## Work instruction A
In the post on Johnny Mercer, reproduce the passage from "Posts Tagged ‘Green" to "of American song." word for word.
## Work instruction B
Using the post on Johnny Mercer, decide whether each statement agrees with it, answering yes or no and quoting the words that settle it: (i) Mercer would have turned 100 on November 18. (ii) The local tribute in Colrain, Massachusetts, takes place on a Saturday. (iii) "Lonesome Polecat" comes from the film Seven Brides for Seven Brothers.

## Document excerpt
Posts Tagged ‘Green Emporium’

My Huckleberry Friend

Friday, November 6th, 2009
Lyricist Johnny Mercer (Savannah Morning News)

Lyricist Johnny Mercer (Savannah Morning News)

 
A Johnny Mercer lyric is all the wit you wish you had and all the love you ever lost.
 
So said Frank Sinatra, one of the great interpreters of American song.
 
The lyricist John Herndon Mercer (1909-1976) would have turned 100 on November 18. His centennial is being celebrated with tributes all over the world and particularly in his hometown of Savannah, Georgia.
 
Naturally, I have to get in the act!
 
Composer/pianist Alice Parker and I will perform a local tribute to Mercer’s music on Friday, November 20, in Colrain, Massachusetts.
 
Mercer wrote the words to hundreds of memorable songs, including “That Old Black Magic,” “Something’s Gotta Give,” “Jeepers Creepers,” “Days of Wine and Roses,” and “The Autumn Leaves.”
 
Perhaps because he worked with many different composers, Mercer’s legacy is a little dimmer in the popular mind than those of lyricists such as Cole Porter, Ira Gershwin, and Oscar Hammerstein II. Singers like me love to perform his songs, however.
 
The Sinatra quotation says it all. Mercer produced brilliant, lively numbers like “Accentuate the Positive” and funny ones like “Lonesome Polecat” from the film Seven Brides for Seven Brothers. Sung by lonely woodchoppers, it offers one of my all-time favorite lines: “A man can’t sleep when he sleeps with sheep.”
 
And then Mercer hit the ear with a lyric of love and longing like “Blues in the Night” or “Come Rain or Come Shine.” Sometimes it’s all a singer can do to get through these songs without crying.

## Data shown
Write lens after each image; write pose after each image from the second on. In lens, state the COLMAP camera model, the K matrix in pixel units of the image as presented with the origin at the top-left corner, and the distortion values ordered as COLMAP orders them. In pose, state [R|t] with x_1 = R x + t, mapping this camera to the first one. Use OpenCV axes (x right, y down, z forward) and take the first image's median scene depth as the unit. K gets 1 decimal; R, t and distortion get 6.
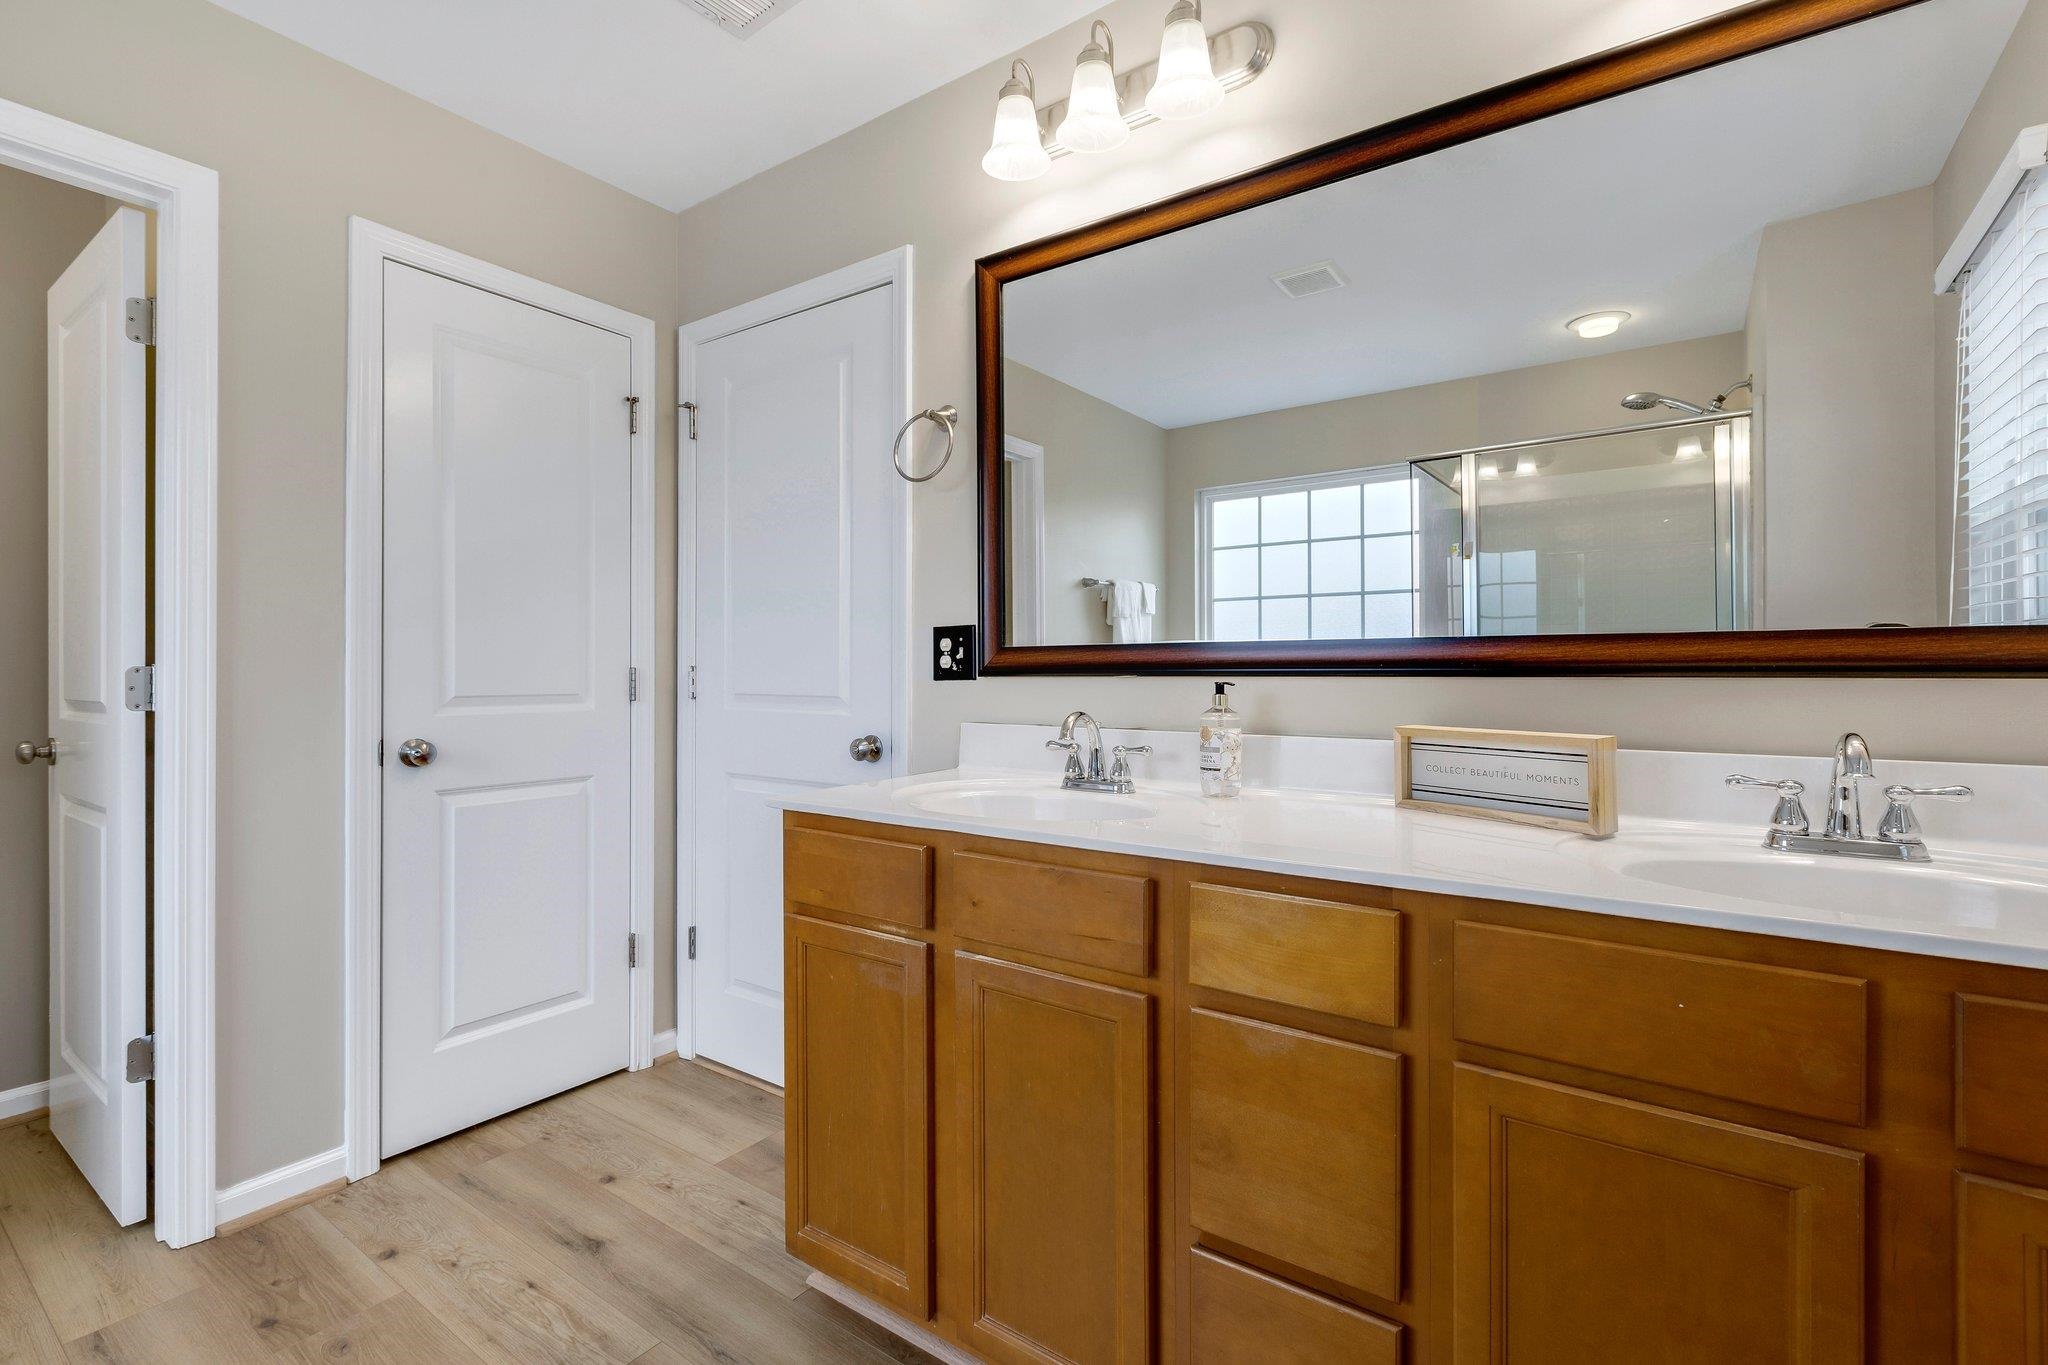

## Output A
Posts Tagged ‘Green Emporium’

My Huckleberry Friend

Friday, November 6th, 2009
Lyricist Johnny Mercer (Savannah Morning News)

Lyricist Johnny Mercer (Savannah Morning News)

 
A Johnny Mercer lyric is all the wit you wish you had and all the love you ever lost.
 
So said Frank Sinatra, one of the great interpreters of American song.

## Output B
(i) Yes: "would have turned 100 on November 18."
(ii) No: "on Friday, November 20, in Colrain, Massachusetts."
(iii) Yes: "“Lonesome Polecat” from the film Seven Brides for Seven Brothers."